Le nœud de ce problème est ce qu’il appelle le « capital mort ».
En Haïti la valeur totale des biens appartenant aux pauvres est cent cinquante fois supérieure à la totalité des investissements étrangers reçus depuis 1804, date de l’accession à l’indépendance de cette ancienne colonie française (…). Mais ces ressources ne se présentent pas comme il faudrait : ce sont des maisons bâties sur des terrains sans titre de propriété bien certain, des entreprises non déclarées à la responsabilité mal définie, des industries installées hors de la vue des financiers et des investisseurs. Faute de documents désignant nettement leur propriétaire, ces possessions ne peuvent être transformées directement en capital, elles ne peuvent être vendues en dehors des petits cercles locaux où les gens se connaissent et se font mutuellement confiance, elles ne peuvent servir à garantir des emprunts, elles ne peuvent servir d’apport en nature lors d’un investissement.

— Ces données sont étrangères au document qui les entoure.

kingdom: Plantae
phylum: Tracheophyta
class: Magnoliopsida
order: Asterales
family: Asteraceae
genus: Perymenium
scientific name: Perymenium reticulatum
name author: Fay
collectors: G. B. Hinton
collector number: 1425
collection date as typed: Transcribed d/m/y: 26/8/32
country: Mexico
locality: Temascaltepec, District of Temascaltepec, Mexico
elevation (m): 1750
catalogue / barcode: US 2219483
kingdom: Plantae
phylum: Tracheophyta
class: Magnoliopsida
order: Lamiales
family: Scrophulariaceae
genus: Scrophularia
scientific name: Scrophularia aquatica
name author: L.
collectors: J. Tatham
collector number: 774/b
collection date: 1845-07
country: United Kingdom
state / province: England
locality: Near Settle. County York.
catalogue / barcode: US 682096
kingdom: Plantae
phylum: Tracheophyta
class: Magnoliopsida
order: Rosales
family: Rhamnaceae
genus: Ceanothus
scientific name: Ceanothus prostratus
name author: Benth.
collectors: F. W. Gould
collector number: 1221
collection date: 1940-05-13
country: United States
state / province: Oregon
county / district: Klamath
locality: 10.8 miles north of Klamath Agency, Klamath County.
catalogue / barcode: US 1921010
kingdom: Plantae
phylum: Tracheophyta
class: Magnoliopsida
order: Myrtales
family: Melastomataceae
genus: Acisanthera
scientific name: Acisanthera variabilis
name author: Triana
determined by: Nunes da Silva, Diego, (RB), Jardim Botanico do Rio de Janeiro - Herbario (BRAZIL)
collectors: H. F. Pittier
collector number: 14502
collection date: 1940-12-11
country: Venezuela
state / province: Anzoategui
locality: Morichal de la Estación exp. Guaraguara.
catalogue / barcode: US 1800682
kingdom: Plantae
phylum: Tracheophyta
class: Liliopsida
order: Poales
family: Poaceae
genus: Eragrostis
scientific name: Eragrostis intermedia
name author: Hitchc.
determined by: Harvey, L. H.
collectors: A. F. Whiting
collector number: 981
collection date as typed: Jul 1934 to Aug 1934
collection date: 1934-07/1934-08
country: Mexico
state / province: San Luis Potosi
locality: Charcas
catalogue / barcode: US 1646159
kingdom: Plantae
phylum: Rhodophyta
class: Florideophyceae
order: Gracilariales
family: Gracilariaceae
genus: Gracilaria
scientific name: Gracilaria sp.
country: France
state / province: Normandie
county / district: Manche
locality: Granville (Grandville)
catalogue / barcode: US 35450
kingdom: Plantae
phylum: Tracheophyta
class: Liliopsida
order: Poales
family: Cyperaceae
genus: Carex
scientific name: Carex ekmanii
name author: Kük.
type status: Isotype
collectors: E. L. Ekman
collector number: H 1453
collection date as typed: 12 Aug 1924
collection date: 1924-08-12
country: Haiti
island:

Du capital mort qui empêche les pauvres de se lancer dans la spirale vertueuse de l’accumulation, alors qu’ils ont très souvent une âme de capitaliste – telle est la thèse de cet avocat du capitalisme pour les pauvres. Une thèse qui n’est pas sans rappeler le business du microcrédit, repris en main par les puissants organismes financiers pour toucher un nouveau marché prometteur.
Sur la base de l’estimation individuelle de la valeur des habitations informelles, de la chambre en parpaings bruts valant 500 dollars à l’immeuble de plusieurs étages estimé autour de 35 000 dollars, Hernando de Soto arrive à une estimation de plus de 5,2 milliards de dollars de « capital mort » pour l’ensemble du pays, dont 1,8 milliard pour la capitale Port-au-Prince. Près de 2 milliards de dollars qui devraient permettre à des Haïtiens pauvres de lancer une activité capitaliste. Lequel capital ne peut-être utilisé en raison de son caractère informel.
Si la théorie d’Hernando de Soto est très discutable (et très discutée), elle ouvre des perspectives tout à fait intéressantes. Allant jusqu’au bout de son idée, l’économiste a envoyé ses équipes de chercheurs pour mesurer la difficulté réelle pour un Haïtien pauvre de vivre sur un terrain légalement et d’exercer une activité légale. Conclusion :
En Haïti, l’un des moyens pour un citoyen ordinaire de s’installer légalement sur un terrain public consiste à le louer pour 5 ans avant de l’acheter. (…) Nos chercheurs ont découvert que, pour obtenir le privilège de signer un simple bail de 5 ans, il fallait accomplir 65 formalités administratives qui demandaient un peu plus de deux ans. L’achat du terrain obligeait à franchir 111 obstacles administratifs supplémentaires, soit douze années de plus. Délai total pour obtenir des terres légalement en Haïti : dix-neuf ans. Et ce long parcours ne garantit nullement que la propriété demeurera licite.
En dehors du caractère idéologique de son plaidoyer pour un capitalisme accessible aux pauvres, ses recherches ont le mérite de souligner un point essentiel : les élites économiques et politiques font tout pour monopoliser les secteurs lucratifs de l’économie, et à l’inverse empêchent les pauvres de développer des activités. La ville de Port-au-Prince s’est à ce point effondrée en janvier 2010, parce que les élites haïtiennes, aidées dans leur tâche par leurs partenaires étrangers, monopolisent les canaux de la création de richesse.
Les 80 % des Haïtiens qui évoluent dans le secteur informel vivent et construisent dans une logique de survie qui n’est tout simplement pas compatible avec la prévention de désastres naturels.